“Ho! Ho! if thet durned Injin I beat didn’t crawl way down hyar! An’ his brains oozin’ out!” he ejaculated hoarsely, as he strode between the scratching mesquites, swinging the crossbar and buckets sidewise. “Takes a hell of a lot to kill some critters!”

Like a released spring Adam shot up. His big hands flashed to cut off a startled yell.

“Not so much!” he called, grimly, and next instant his giant frame strung to the expenditure of mighty effort.

* * * * *

At noon the wind was blowing a gusty gale and the sun shone a deep, weird, magenta color through the pall of yellow dust. The sky was not visible. Down on the ridges and in the washes dust sheets were whipped up at intervals. Clouds of flying sand rustled through the air, and sometimes the wind had force enough to carry grains of gravel. These intermittent blasts resembled the midnight furnace winds, except for the strange fact that they were not so hot, so withering. Every few minutes the canyon would be obscured in sweeping, curling streaks and sheets of dust. Then, as the gale roared away, the dust settled and the air again cleared. But high up, the dull, yellow pall hung, apparently motionless, with that weird sun, like a red-orange moon seen through haze, growing darker.

The fury of the elements seemed to favor Adam. Heat and gale and obscurity could tend only to relax the vigilance of men. Adam counted upon surprising the gang. To his regret, he had found no weapon on the robber he had overcome. Wearing the man’s slouch sombrero pulled down, and carrying the water buckets suspended from the bar across his shoulders, Adam believed that in the thick of the duststorm he might approach near the gang, perhaps get right among them.
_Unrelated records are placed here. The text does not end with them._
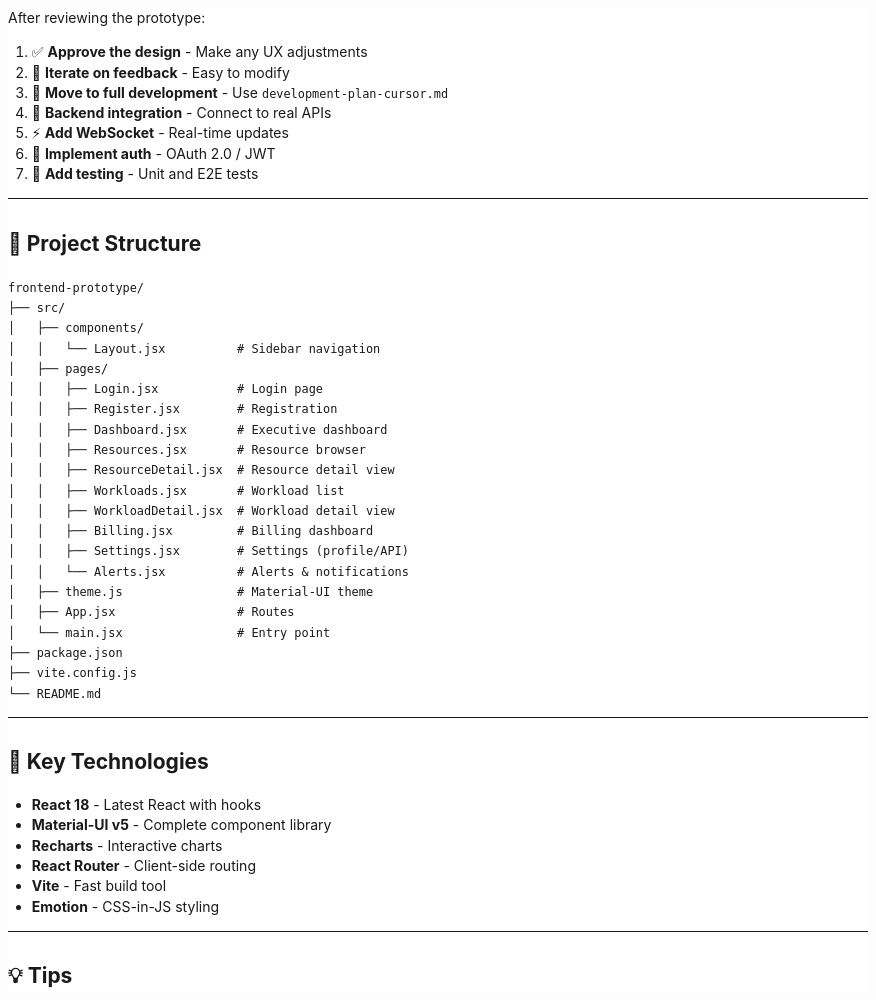 After reviewing the prototype:

1. ✅ **Approve the design** - Make any UX adjustments
2. 🔧 **Iterate on feedback** - Easy to modify
3. 🚀 **Move to full development** - Use `development-plan-cursor.md`
4. 🔌 **Backend integration** - Connect to real APIs
5. ⚡ **Add WebSocket** - Real-time updates
6. 🔐 **Implement auth** - OAuth 2.0 / JWT
7. 🧪 **Add testing** - Unit and E2E tests

---

## 📁 Project Structure

```
frontend-prototype/
├── src/
│   ├── components/
│   │   └── Layout.jsx          # Sidebar navigation
│   ├── pages/
│   │   ├── Login.jsx           # Login page
│   │   ├── Register.jsx        # Registration
│   │   ├── Dashboard.jsx       # Executive dashboard
│   │   ├── Resources.jsx       # Resource browser
│   │   ├── ResourceDetail.jsx  # Resource detail view
│   │   ├── Workloads.jsx       # Workload list
│   │   ├── WorkloadDetail.jsx  # Workload detail view
│   │   ├── Billing.jsx         # Billing dashboard
│   │   ├── Settings.jsx        # Settings (profile/API)
│   │   └── Alerts.jsx          # Alerts & notifications
│   ├── theme.js                # Material-UI theme
│   ├── App.jsx                 # Routes
│   └── main.jsx                # Entry point
├── package.json
├── vite.config.js
└── README.md
```

---

## 🌟 Key Technologies

- **React 18** - Latest React with hooks
- **Material-UI v5** - Complete component library
- **Recharts** - Interactive charts
- **React Router** - Client-side routing
- **Vite** - Fast build tool
- **Emotion** - CSS-in-JS styling

---

## 💡 Tips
When he got to the top of the amphitheater and found it a weird and terrible abyss of flying yellow shadows and full of shriek of wind and moan and roar, he decided he would go down as far as might seem advisable, then try to slip up on the robbers, wherever they were, and get a look at them and their surroundings before rushing to the attack.

Down, and yet farther, Adam plodded, amazed at the depth of the pit, the bottom of which he had not seen. The plainly defined trail led him on, and in one place huge boot tracks, familiar to him, acted as a spur. The tracks were not many days old and had been made by Dismukes. Adam now expected to find his old friend dead or in some terrible situation. The place, the day, the heat, the wind—all presaged terror, violence, gold, and blood. No human beings would endure this nude and ghastly and burning hell hole of flying dust for anything except gold.

At last Adam got so far down, so deep into the yellow depths, that pall and roar of duststorm appeared above him. He walked in a strange yellow twilight. And here the sun showed a darker magenta. Fine siftings of dust floated and fell all around him, dry, choking, and, when they touched his face, like invisible sparks of fire.

Interminably the yellow-walled wash wound this way and that, widening out to the dimensions of a canyon. At length Adam smelled smoke. He was close to a camp of some kind. Depositing the buckets in the trail, he sheered off and went up an intersecting wash.